En vertu du principe vieux comme le monde, mais parfaitement d’actualité, que l’union fait la force, je serai en tout cas toujours aux côtés de ceux qui sont capables de rassembler toutes les forces et toutes les énergies contre l’ennemi commun. Et de surmonter, en faisant fi des petits calculs mesquins, ce qui les sépare lorsque l’intérêt général est en jeu.

Du reste, pour prétendre insuffler un espoir nouveau au pays tout entier, il faut d’abord savoir rassembler sans exclusive dans son propre camp.
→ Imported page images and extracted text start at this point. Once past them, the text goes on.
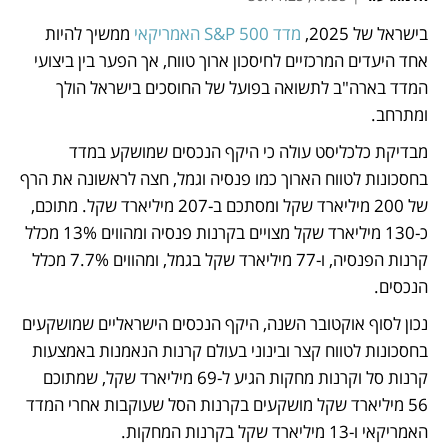
בישראל של 2025, 
מדד S&P 500 האמריקאי
 ממשיך להיות 
נפתח בכרטיסייה חדשה
נפתח בכרטיסייה חדשה
אחד היעדים המרכזיים לחיסכון ארוך טווח, אך הפער בין ביצועי 
המדד בארה"ב לתשואה בפועל של החוסכים בישראל הולך 
ומתרחב. 
מבדיקת כלכליסט עולה כי היקף הנכסים שמושקע במדד 
בחסכונות לטווח הארוך כמו פנסיה וגמל, חצה לראשונה את הרף 
של 200 מיליארד שקל ומסתכם ב-207 מיליארד שקל. מתוכם, 
כ-130 מיליארד שקל מצויים בקרנות פנסיה ומהווים 13% מכלל 
קרנות הפנסיה, ו-77 מיליארד שקל בגמל, ומהווים 7.7% מכלל 
הנכסים.
נכון לסוף אוקטובר השנה, היקף הנכסים הישראליים שמושקעים 
בחסכונות לטווח קצר ובינוני בעולם קרנות הנאמנות באמצעות 
קרנות סל וקרנות מחקות הגיע ל-69 מיליארד שקל, שמתוכם 
56 מיליארד שקל מושקעים בקרנות הסל שעוקבות אחרי המדד 
האמריקאי ו-13 מיליארד שקל בקרנות המחקות.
Donc oui, mille fois oui, à l’union patriotique si elle se réalise dans la sincérité et le respect des uns et des autres.

Que pensez-vous de l’initiative du collectif Alsace Union appelant au rassemblement des forces identitaires en Alsace pour les élections locales ? L’union vous paraît-elle nécessaire en Alsace et pourquoi ?

Regardez une carte de l’Alsace. Vous contemplerez la plus petite région de France, géographiquement parlant. Croyez-vous vraiment qu’il soit raisonnable d’y constater la présence de deux mouvements dits d’extrême-droite par nos ennemis, jouant à la guéguerre sous l’œil goguenard, mais satisfait, des responsables locaux du système ? Vous allez me répondre que l’un est régionaliste, l’autre national. La belle affaire ! N’avons-nous pas à affronter à l’heure actuelle des enjeux autrement plus importants qui demanderaient l’union sacrée de tous les résistants au système?

Soyons lucides et honnêtes : ce ne sont pas des questions de fond qui empêchent l’union, mais de minuscules ambitions personnelles et la crainte de perdre de non moins minuscules positions.

Alors, oui, malgré tous les obstacles, l’union est plus que nécessaire : elle est vitale pour nos divers mouvements et pour les idées que nous prétendons défendre. D’ailleurs, votre slogan est parfait pour la circonstance : unis, nous sommes forts, divisés, nous sommes morts ! On ne saurait mieux dire.